EnterpriseDB/repmgr

master node fails to automatically rejoin the cluster after recovery from failure

Opened this issue 6 months ago · 1 comments

nuowei2543 commented 6 months ago

Hello, during my simulation of host failover, I stopped the master host's PostgreSQL instance, and the standby node successfully switched to become the new master node.
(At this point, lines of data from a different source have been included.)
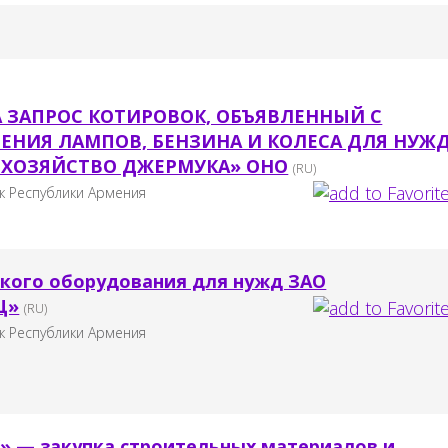
 ЗАПРОС КОТИРОВОК, ОБЪЯВЛЕННЫЙ С
ЕНИЯ ЛАМПОВ, БЕНЗИНА И КОЛЕСА ДЛЯ НУЖ
ХОЗЯЙСТВО ДЖЕРМУКА» ОНО
(RU)
к Республики Армения
кого оборудования для нужд ЗАО
Ц»
(RU)
к Республики Армения
 — закупка строительных материалов и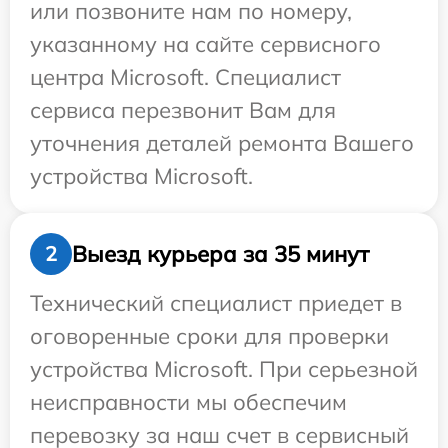
или позвоните нам по номеру,
указанному на сайте сервисного
центра Microsoft. Специалист
сервиса перезвонит Вам для
уточнения деталей ремонта Вашего
устройства Microsoft.
Выезд курьера за 35 минут
2
Технический специалист приедет в
оговоренные сроки для проверки
устройства Microsoft. При серьезной
неисправности мы обеспечим
перевозку за наш счет в сервисный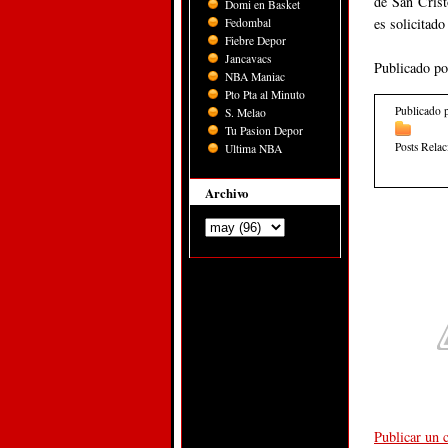
de San Crist
Domi en Basket
es solicitado
Fedombal
Fiebre Depor
Jancavacs
Publicado p
NBA Maniac
Pto Pta al Minuto
Publicado 
S. Melao
Tu Pasion Depor
Posts Rela
Ultima NBA
Archivo
Publicar un 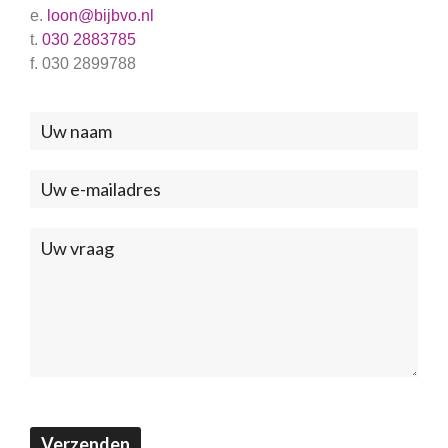
e.
loon@bijbvo.nl
t.
030 2883785
f. 030 2899788
Neem
contact
met
ons
op
(Footer)
Verzenden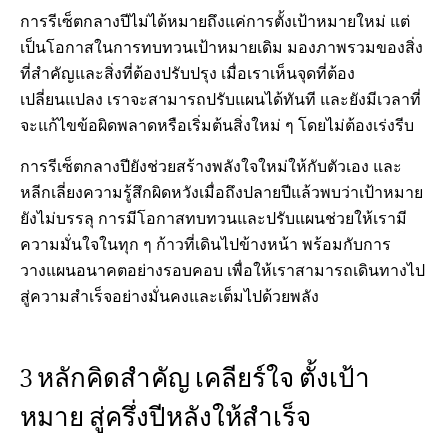
การรีเซ็ตกลางปีไม่ได้หมายถึงแค่การตั้งเป้าหมายใหม่ แต่
เป็นโอกาสในการทบทวนเป้าหมายเดิม มองภาพรวมของสิ่ง
ที่สำคัญและสิ่งที่ต้องปรับปรุง เมื่อเราเห็นจุดที่ต้อง
เปลี่ยนแปลง เราจะสามารถปรับแผนได้ทันที และยังมีเวลาที่
จะแก้ไขข้อผิดพลาดหรือเริ่มต้นสิ่งใหม่ ๆ โดยไม่ต้องเร่งรีบ
การรีเซ็ตกลางปียังช่วยสร้างพลังใจใหม่ให้กับตัวเอง และ
หลีกเลี่ยงความรู้สึกผิดหวังเมื่อถึงปลายปีแล้วพบว่าเป้าหมาย
ยังไม่บรรลุ การมีโอกาสทบทวนและปรับแผนช่วยให้เรามี
ความมั่นใจในทุก ๆ ก้าวที่เดินไปข้างหน้า พร้อมกับการ
วางแผนอนาคตอย่างรอบคอบ เพื่อให้เราสามารถเดินทางไป
สู่ความสำเร็จอย่างมั่นคงและเต็มไปด้วยพลัง
3 หลักคิดสำคัญ เคลียร์ใจ ตั้งเป้า
หมาย สู่ครึ่งปีหลังให้สําเร็จ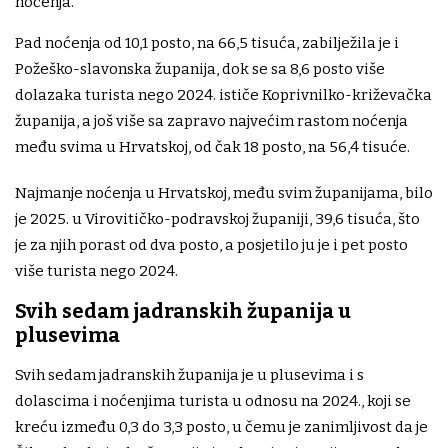
noćenja.
Pad noćenja od 10,1 posto, na 66,5 tisuća, zabilježila je i
Požeško-slavonska županija, dok se sa 8,6 posto više
dolazaka turista nego 2024. ističe Koprivnilko-križevačka
županija, a još više sa zapravo najvećim rastom noćenja
među svima u Hrvatskoj, od čak 18 posto, na 56,4 tisuće.
Najmanje noćenja u Hrvatskoj, među svim županijama, bilo
je 2025. u Virovitičko-podravskoj županiji, 39,6 tisuća, što
je za njih porast od dva posto, a posjetilo ju je i pet posto
više turista nego 2024.
Svih sedam jadranskih županija u
plusevima
Svih sedam jadranskih županija je u plusevima i s
dolascima i noćenjima turista u odnosu na 2024., koji se
kreću između 0,3 do 3,3 posto, u čemu je zanimljivost da je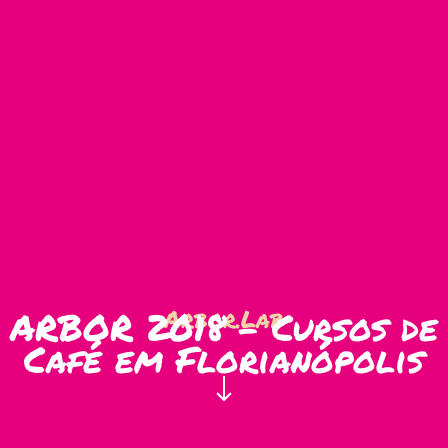
ARBOR 2018 – Cursos de
Arbor.Lab
Café em Florianópolis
However, when I restarted the original master node, it did not automatically rejoin the cluster as a standby node.
version:
ubuntu:20.4
postgresql:16.2
repmgrd:5.4.1

1、 postgres@ser-compute-01:/disk1/postgresql/repmgr$ repmgr -f /disk1/postgresql/repmgr/repmgr.conf cluster show
ID | Name | Role | Status | Upstream | Location | Priority | Timeline | Connection string
----+-------+---------+-----------+----------+----------+----------+----------+------------------------------------------------------------------------
1 | node1 | primary | * running | | default | 100 | 3 | host=10.0.14.100 port=5432 user=repmgr dbname=repmgr connect_timeout=2
2 | node2 | standby | running | node1 | default | 100 | 3 | host=10.0.14.101 port=5432 user=repmgr dbname=repmgr connect_timeout=2
3 | node3 | witness | * running | node1 | default | 0 | n/a | host=10.0.14.109 port=5432 user=repmgr dbname=repmgr connect_timeout=2

2、on node1 execute command
supervisorctl stop postgresql

3、postgres@ser-compute-02:~$ repmgr -f /disk1/postgresql/repmgr/repmgr.conf cluster show
ID | Name | Role | Status | Upstream | Location | Priority | Timeline | Connection string
----+-------+---------+-----------+----------+----------+----------+----------+------------------------------------------------------------------------
1 | node1 | primary | - failed | ? | default | 100 | | host=10.0.14.100 port=5432 user=repmgr dbname=repmgr connect_timeout=2
2 | node2 | primary | * running | | default | 100 | 2 | host=10.0.14.101 port=5432 user=repmgr dbname=repmgr connect_timeout=2
3 | node3 | witness | * running | node2 | default | 0 | n/a | host=10.0.14.109 port=5432 user=repmgr dbname=repmgr connect_timeout=2

4、on node1 execute command
supervisorctl startpostgresql

5、postgres@ser-compute-02:/disk1/postgresql/repmgr$ repmgr -f /disk1/postgresql/repmgr/repmgr.conf cluster show
ID | Name | Role | Status | Upstream | Location | Priority | Timeline | Connection string
----+-------+---------+-----------+----------+----------+----------+----------+------------------------------------------------------------------------
1 | node1 | primary | ! running | | default | 100 | 1 | host=10.0.14.100 port=5432 user=repmgr dbname=repmgr connect_timeout=2
2 | node2 | primary | * running | | default | 100 | 2 | host=10.0.14.101 port=5432 user=repmgr dbname=repmgr connect_timeout=2
3 | node3 | witness | * running | node2 | default | 0 | n/a | host=10.0.14.109 port=5432 user=repmgr dbname=repmgr connect_timeout=2

WARNING: following issues were detected

node "node1" (ID: 1) is running but the repmgr node record is inactive

So, I don't know why node1 is still the primary.

stephan-hahn commented 5 months ago

Hi, there is no inbuilt automatic rejoin. By just starting the old master again, you create a split brain scenario. But it's no problem to automatically rejoin the old master after promoting the new one via script.